--- Extracted data Enclosed Below ---

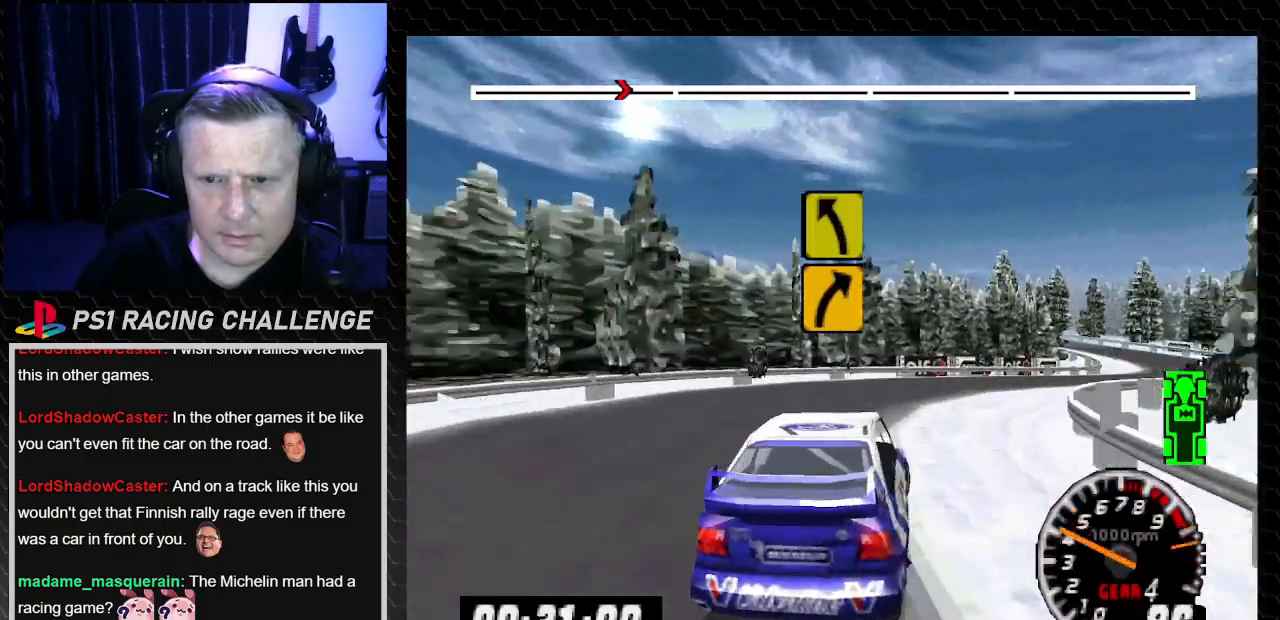
Gameplay with a controller (PlayStation layout); each line is a JSON object with the inputs held at the frame after it. "events" lists button and stick changes between this image and that frame as [ms after this image, input, new state], when the widget could be followed in between. Not read: L3 R3.
{"buttons": ["TRIANGLE", "DPAD_LEFT"], "left_stick": "left", "right_stick": "up", "events": [[267, "DPAD_RIGHT", "up"], [267, "left_stick", "center"], [400, "DPAD_LEFT", "down"], [434, "left_stick", "left"]]}
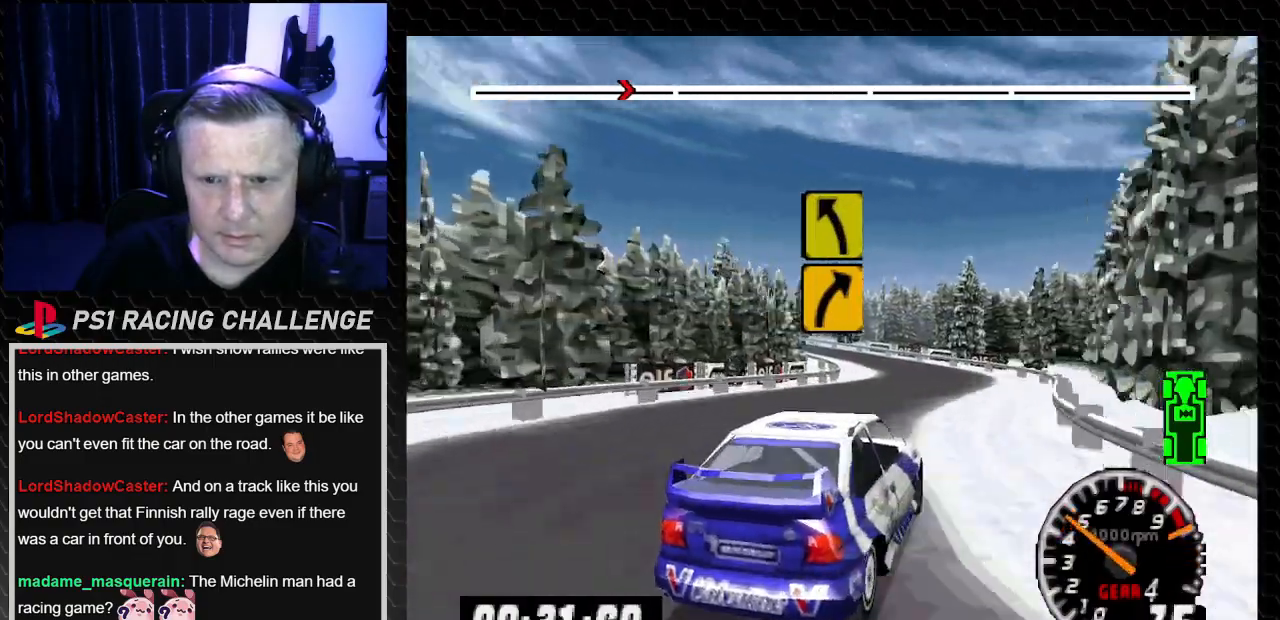
{"buttons": ["TRIANGLE"], "left_stick": "center", "right_stick": "up", "events": [[67, "DPAD_LEFT", "up"], [67, "left_stick", "center"]]}
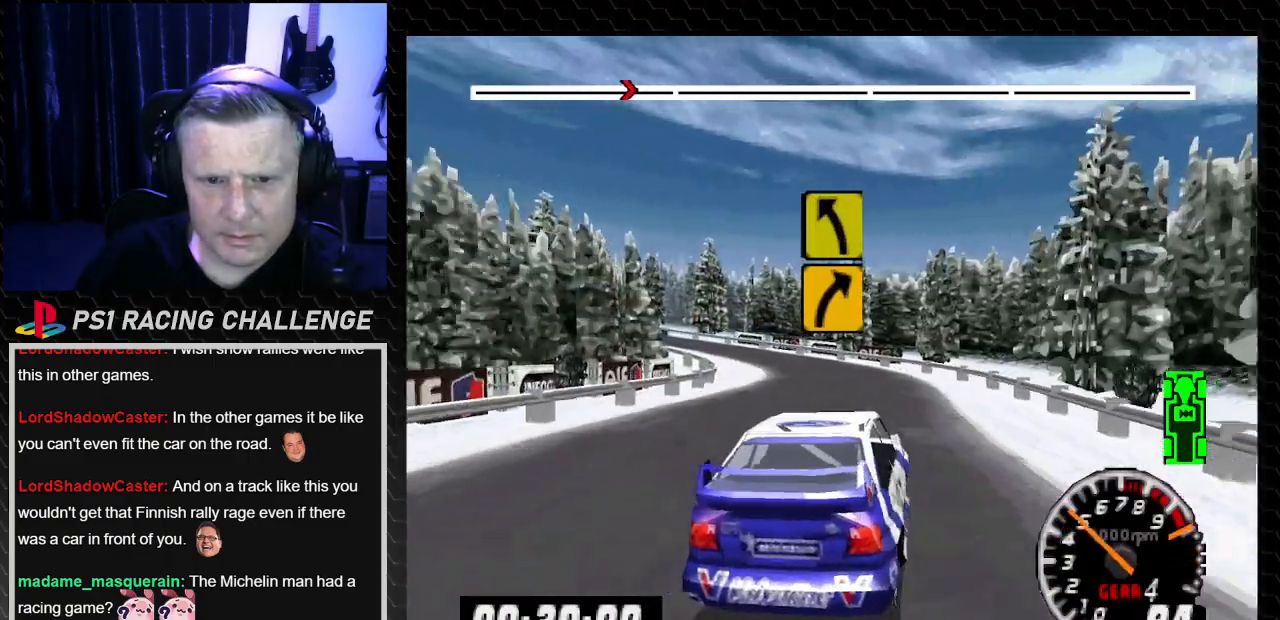
{"buttons": ["TRIANGLE"], "left_stick": "center", "right_stick": "up", "events": []}
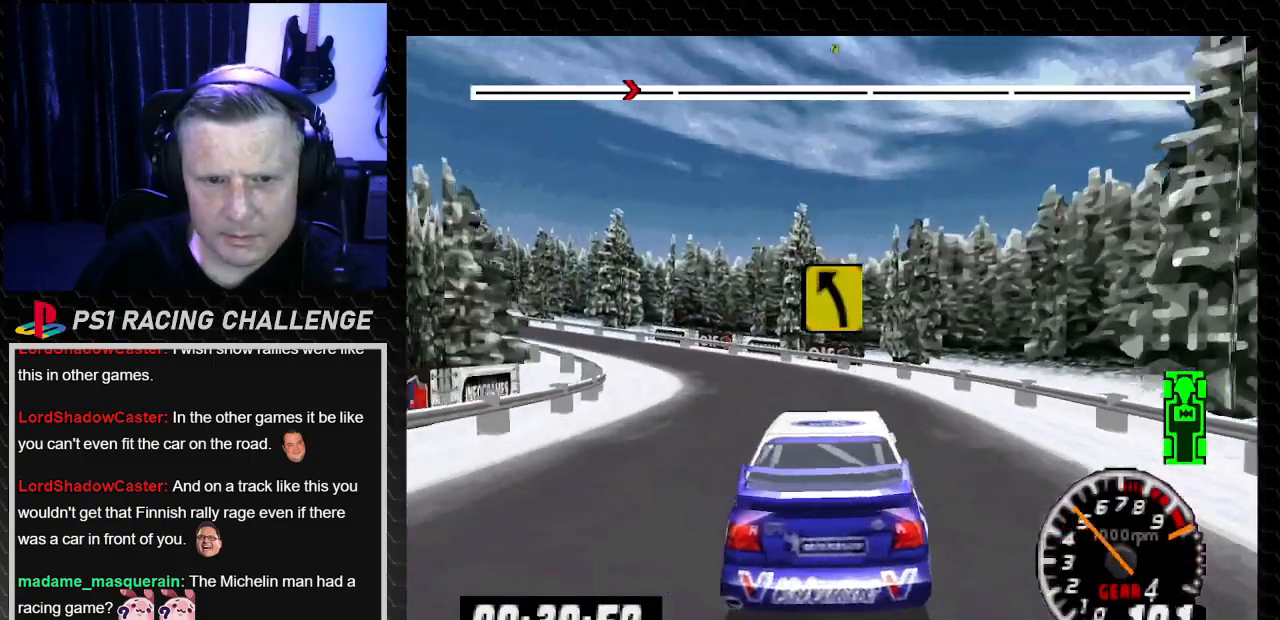
{"buttons": ["TRIANGLE", "DPAD_LEFT"], "left_stick": "left", "right_stick": "up", "events": [[34, "DPAD_LEFT", "down"], [34, "left_stick", "left"], [167, "TRIANGLE", "up"], [201, "CROSS", "down"], [201, "right_stick", "down"], [267, "CROSS", "up"], [267, "right_stick", "center"], [501, "TRIANGLE", "down"], [501, "right_stick", "up"]]}
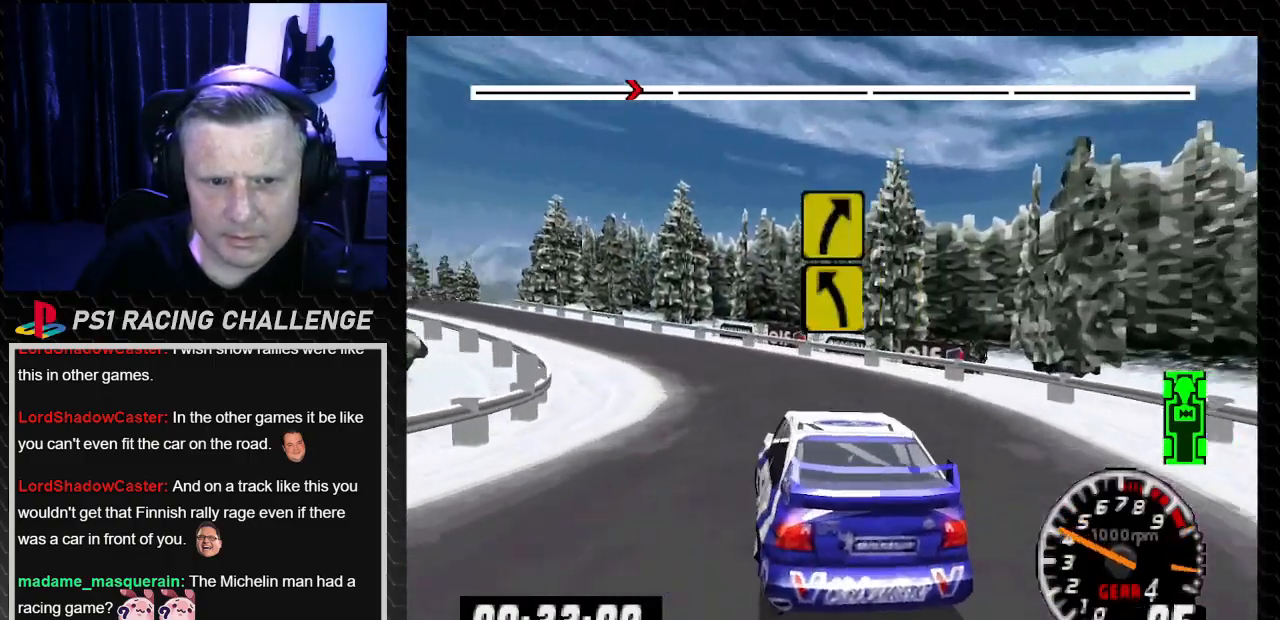
{"buttons": ["TRIANGLE"], "left_stick": "center", "right_stick": "up", "events": [[133, "DPAD_LEFT", "up"], [133, "left_stick", "center"]]}
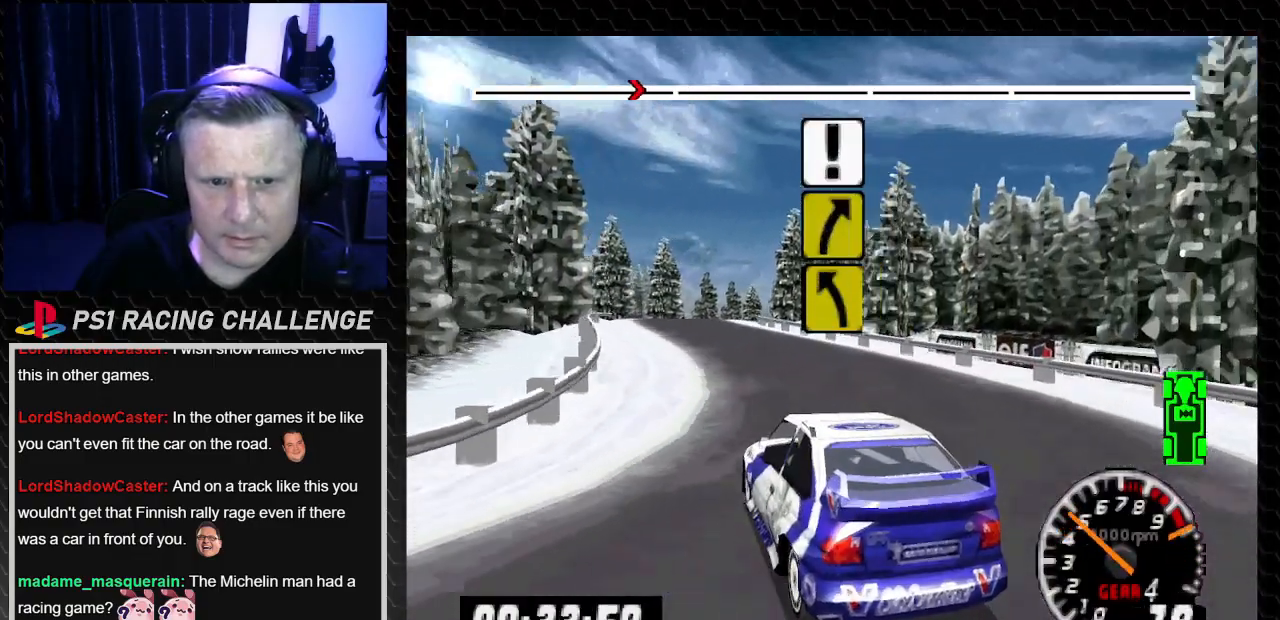
{"buttons": ["TRIANGLE"], "left_stick": "center", "right_stick": "up", "events": [[201, "DPAD_RIGHT", "down"], [201, "left_stick", "down-right"], [367, "DPAD_RIGHT", "up"], [367, "left_stick", "center"]]}
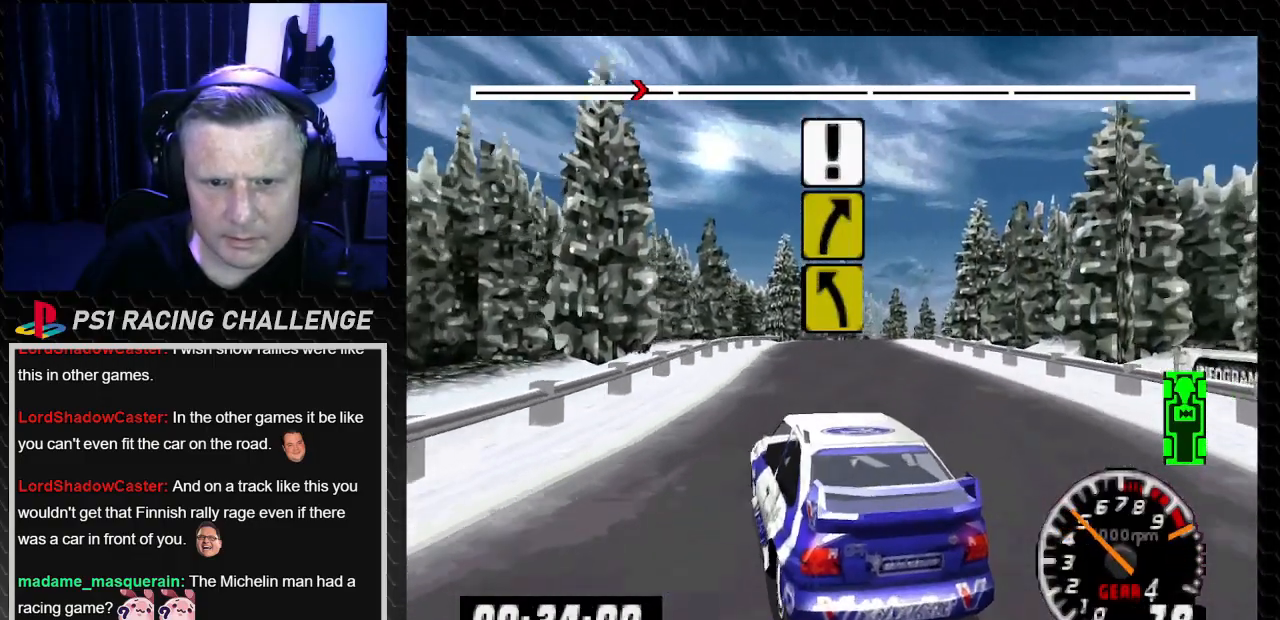
{"buttons": ["TRIANGLE"], "left_stick": "center", "right_stick": "up", "events": []}
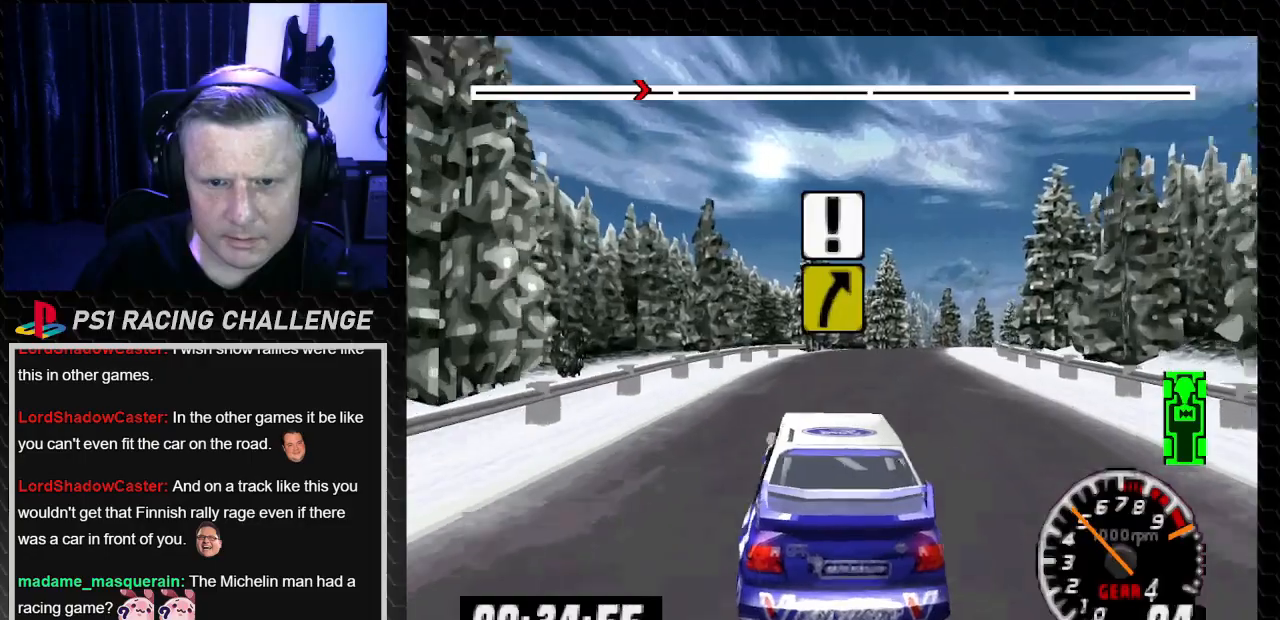
{"buttons": ["TRIANGLE", "DPAD_RIGHT"], "left_stick": "down-right", "right_stick": "up", "events": [[434, "DPAD_RIGHT", "down"], [434, "left_stick", "down-right"]]}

--- End of Enclosed Extracted data ---

• [Your goal]: Set down the material above word for word and skip its pictures.

• [Written answer]:
Gameplay with a controller (PlayStation layout); each line is a JSON object with the inputs held at the frame after it. "events" lists button and stick changes between this image and that frame as [ms after this image, input, new state], when the widget could be followed in between. Not read: L3 R3.
{"buttons": ["TRIANGLE", "DPAD_LEFT"], "left_stick": "left", "right_stick": "up", "events": [[267, "DPAD_RIGHT", "up"], [267, "left_stick", "center"], [400, "DPAD_LEFT", "down"], [434, "left_stick", "left"]]}
{"buttons": ["TRIANGLE"], "left_stick": "center", "right_stick": "up", "events": [[67, "DPAD_LEFT", "up"], [67, "left_stick", "center"]]}
{"buttons": ["TRIANGLE"], "left_stick": "center", "right_stick": "up", "events": []}
{"buttons": ["TRIANGLE", "DPAD_LEFT"], "left_stick": "left", "right_stick": "up", "events": [[34, "DPAD_LEFT", "down"], [34, "left_stick", "left"], [167, "TRIANGLE", "up"], [201, "CROSS", "down"], [201, "right_stick", "down"], [267, "CROSS", "up"], [267, "right_stick", "center"], [501, "TRIANGLE", "down"], [501, "right_stick", "up"]]}
{"buttons": ["TRIANGLE"], "left_stick": "center", "right_stick": "up", "events": [[133, "DPAD_LEFT", "up"], [133, "left_stick", "center"]]}
{"buttons": ["TRIANGLE"], "left_stick": "center", "right_stick": "up", "events": [[201, "DPAD_RIGHT", "down"], [201, "left_stick", "down-right"], [367, "DPAD_RIGHT", "up"], [367, "left_stick", "center"]]}
{"buttons": ["TRIANGLE"], "left_stick": "center", "right_stick": "up", "events": []}
{"buttons": ["TRIANGLE", "DPAD_RIGHT"], "left_stick": "down-right", "right_stick": "up", "events": [[434, "DPAD_RIGHT", "down"], [434, "left_stick", "down-right"]]}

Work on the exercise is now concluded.